The Division of Air Quality Vision is:
Blue skies Delaware; Clean air for life
The Division of Air Quality Section Mission is:
To continuously optimize Delaware’s air quality by working with citizens and business to protect public health, welfare, and the environment.
- Implement the Clean Air Act as Amended (CAAA) with the assistance of the Governor's Cabinet Council, the Mid-Atlantic Regional Air Management Association (MARAMA), and the Ozone Transport Commission (OTC).
- Attain and maintain the ozone air quality standard.
- Implement a permitting / compliance program that is environmentally sound, fosters least-cost compliance flexibility and is quickly responsive to changing market conditions.
- Protect Delaware's citizens from the potential impacts of toxic pollutants.
- Reduce emissions that contribute to acid rain.
- Evaluate the impact of air pollution on other environmental media.
- Accumulate, evaluate, record, and make available to the public and emergency responders, complete and accurate information on the storage, use and releases of toxic chemicals.
- Assure that facilities storing or using extremely hazardous substances are fully aware of the dangers, have properly planned to prevent catastrophic releases of these substances and are capable of reacting in a responsible and effective manner should such a release occur.
Background and Accomplishments
Since the passage of the 1990 Clean Air Act Amendments, the department has made unprecedented progress in its efforts toward providing clean air to all its citizens. Delaware, as a result of past efforts, has attained and maintained the National Ambient Air Quality Standards for all pollutants except for Ozone (O3). By fully adopting and initiating implementation of a 15 percent Volatile Organic Compounds (VOC) reduction plan and by developing a plan for additional control measures through 1999, the State has taken a major step in its efforts to attain the O3 standard by the statutory 2005 attainment date.

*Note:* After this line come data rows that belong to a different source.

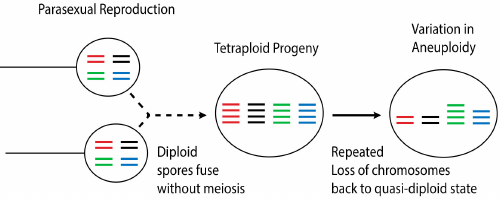
Figure 3. Parasexuality is a process of reproducing without a reductive cell division (meiosis). With parasexuality, a tetraploid o ff spring is produced, which is a transient stage followed by random loss of chromosomes during vegetative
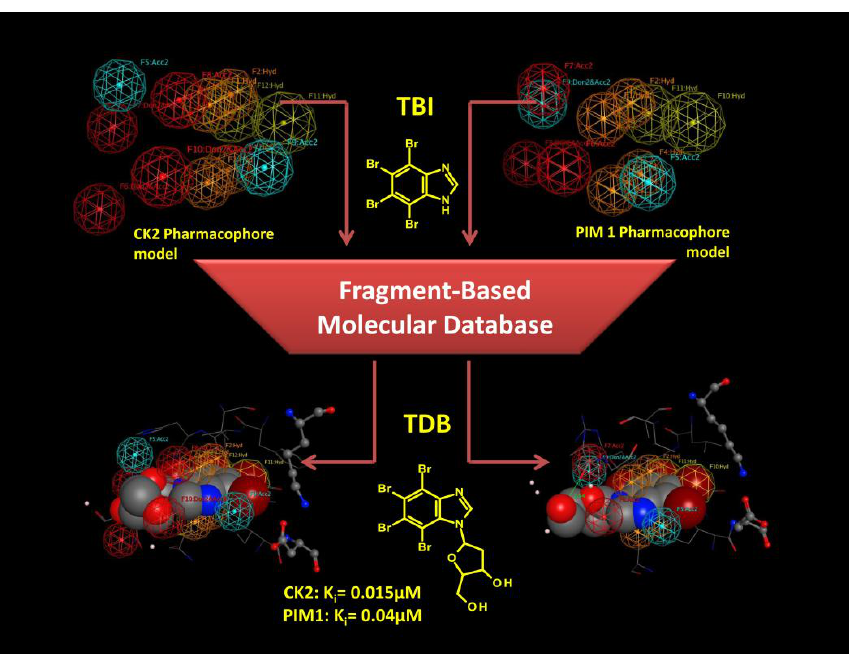
Figure 7. Structure based pharmacophore screening applied for the discovery of TDB (1-β-D-2′-deoxyribofuranosyl-4,5,6,7-tetrabromo-1H-benzimidazole), a CK2 and PIM1 dual inhibitor. Spheres represent chemical features: Red for donor, blue for acceptor, orange and yellow for hydrophobic/aromatic. Table 2. List of CK2 and PIM1 crystal structures (PDB codes) used as training and test set for pharmacophore building.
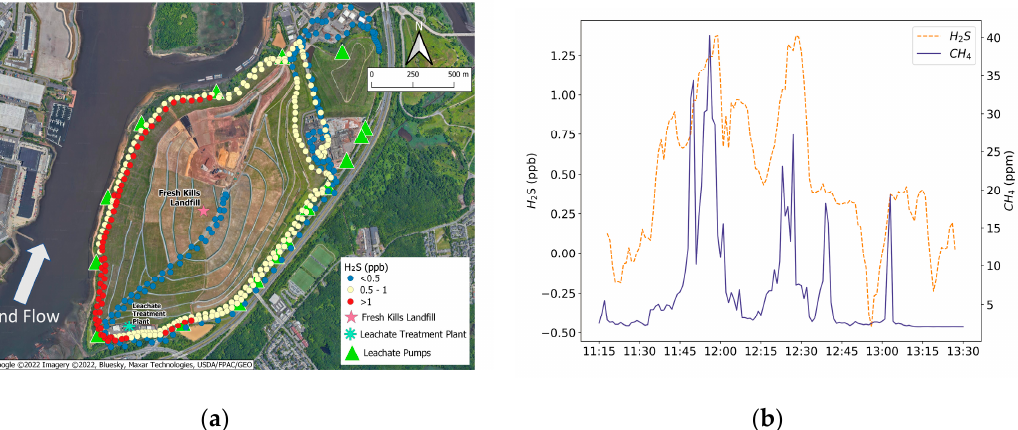
Figure 4. Fresh Kills Day 1, 2 November 2021: ( a ) Loops driven around Fresh Kills and the associated H 2 S measurement MRs, binned and indicated by color. Each loop was slightly offset to the right and below the prior loop to prevent overplotting. The wind flow vector in the bottom left depicts the average wind direction for the period of measurements. The wind direction was consistent for the duration of the measurements. ( b ) The 1-minute time-series plot of both H 2 S (ppb) and CH 4 (ppm) for the entire period of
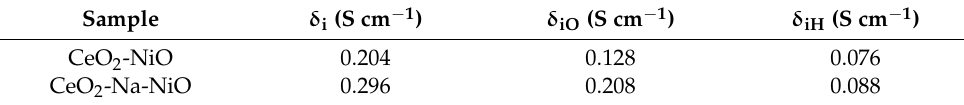
Table 2. The conductivities of the as-prepared materials at 530 ◦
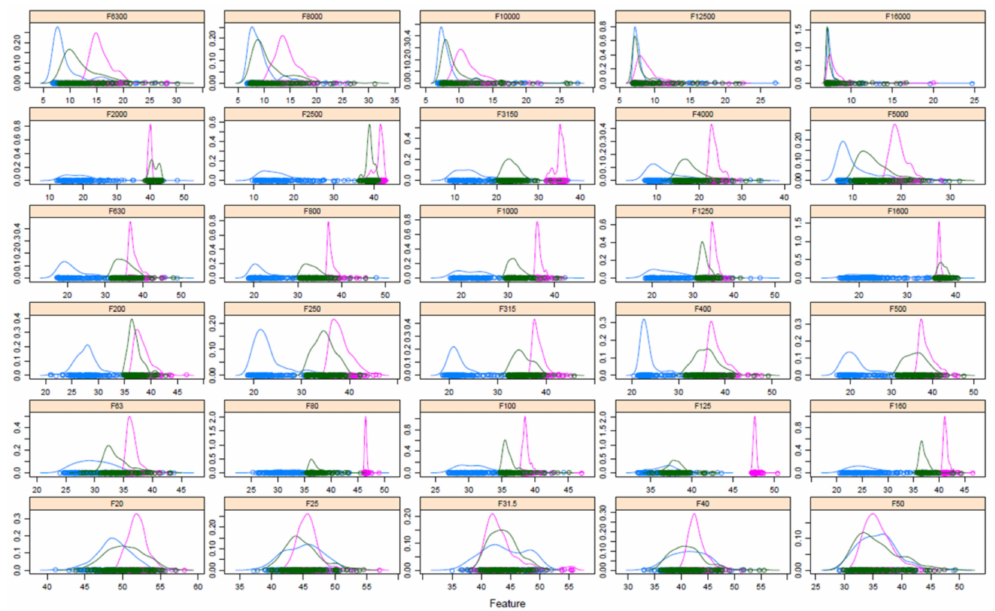
Figure 5. Density lattice plots of the average spectral levels in an 1/3 octave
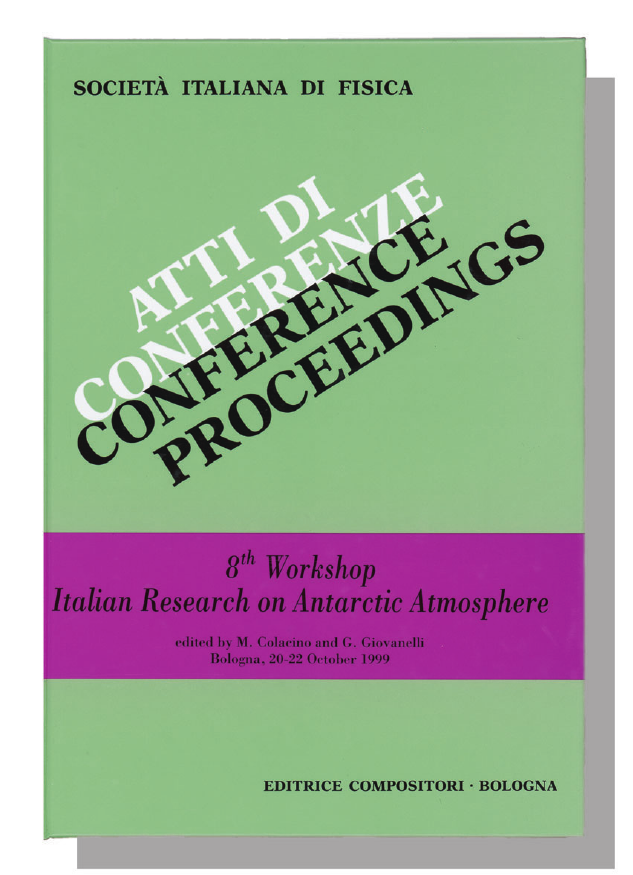
Fig. 6. Cover of the last volume of Proceedings of Workshop on Antarctic Atmosphere Research (Colacino and Giovanelli,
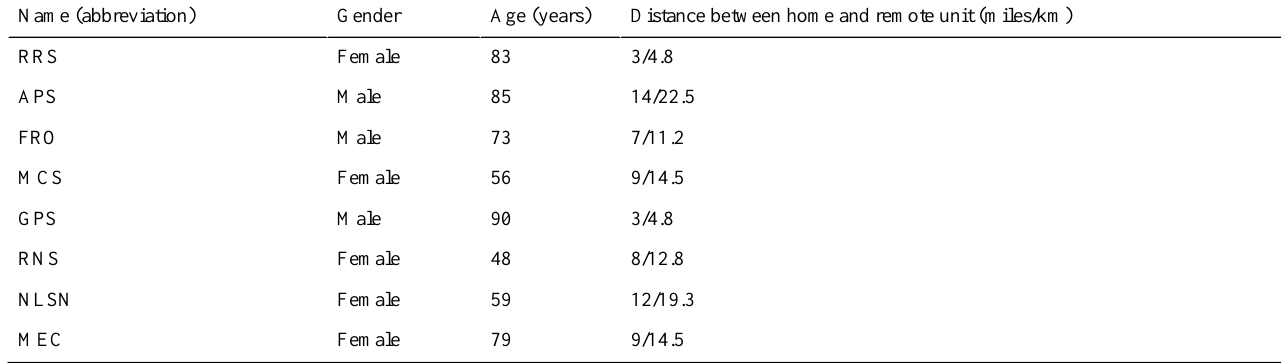
Table 6. Summary of participant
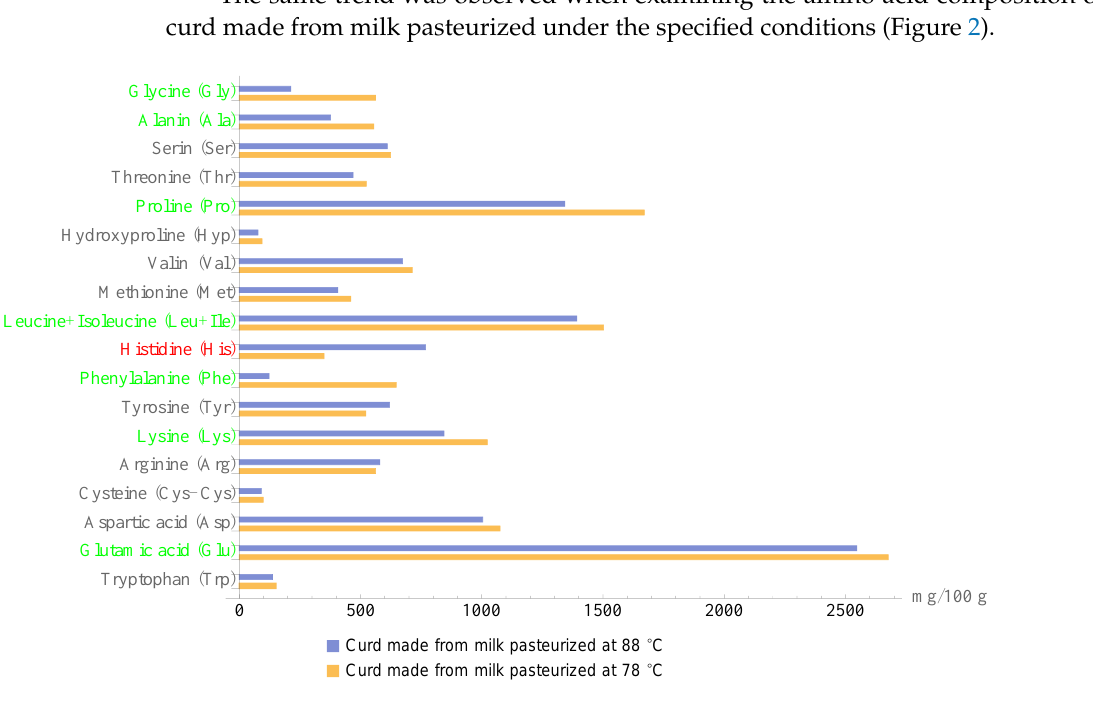
Table 4. Physical, chemical, and biological properties of the acid fat-free curd samples. a – c : Means in columns which do not share the same superscript letter were significantly different.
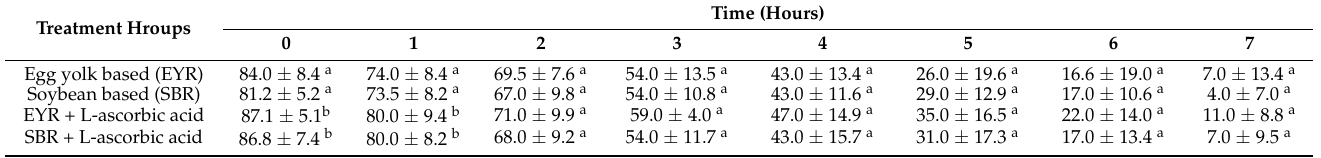
Table 1. Motility (%) of turkey spermatozoa during 7 h of storage at ambient temperature.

In addition to the significant progress made in developing effective and publicly acceptable plans, major actions were taken to assure that the plans can be efficiently implemented ensuring the accomplishment of their intended emission reduction goals at the least cost. The passage of the Title V fee legislation was paramount in this effort. These fees will provide the department with the resources necessary to assist and monitor industry activities by quickly developing fully permitted control programs that assure rapid and sustainable compliance with regulations that are the foundation of the plans noted above.
These additional permitting and compliance resources will also provide a higher degree of fairness to the regulated community by assuring that all potentially affected sources are identified and are in compliance with the regulations, thus eliminating or significantly reducing the number of "non-notifiers." To assure that permitting and compliance activities are as efficient as possible, the department, working with affected industries, identified a number of permitting reforms and initiated activities to develop an emission trading and banking system that will provide for more flexible and lower cost compliance. The recent Chrysler plant-wide applicability limit (PAL) permit [?????-link] is an example of an innovative permitting procedure that provides both environmental protection and significant flexibility to the source to quickly adapt to changing market conditions.
In addition to these planning, permitting and compliance, inventory and monitoring initiatives, the air program reduced its permit processing time backlog, issued 400 exemptions and permits per year, conducted 170 compliance inspections per year, conducted 35 accidental release program site inspections per year, and operated and annually updated the hazardous chemical inventory for 1,400 facilities and the toxics release inventory for 75 facilities.
- Participate actively in Ozone Trasnport Commission (OTC), Ozone Transport Assessment Group (OTAG) and MARAMA activities.
- Direct the State Implementation Plan (SIP) revisions as required by the Clean Air Act Amendments (CAAA) of 1990.
- Promulgate new air regulations mandated by the CAAA.
- Develop and submit emission inventories consistent with the CAAA.
- Track air quality status, especially ozone attainment status.
- Oversee existing motor vehicle exhaust emission testing and the newly added pressure and anti-tampering tests.
- Increase inspections and continue permitting air contaminant sources pursuant to the new and more complex Title V permitting program.
- Expand the stack testing program in support of the enhanced permitting program.
- Continue to implement the CAAA Section 112(r) Accidental Release Program.
- Continue implementation of the Emergency Planning and Community Right-to-Know (EPCRA Program components.
- Implement the Small Business Technical Assistance Program.
- Administer and update the asbestos abatement program.
- Work with other public and private entities to develop or implement transportation control measures.
- Evaluate and take appropriate actions based on emission reduction requirements and the cost/benefits of a low emission vehicle program, or its equivalent, in Delaware.
- Continue enforcement activities to identify and bring significant violators and non-notifiers into compliance.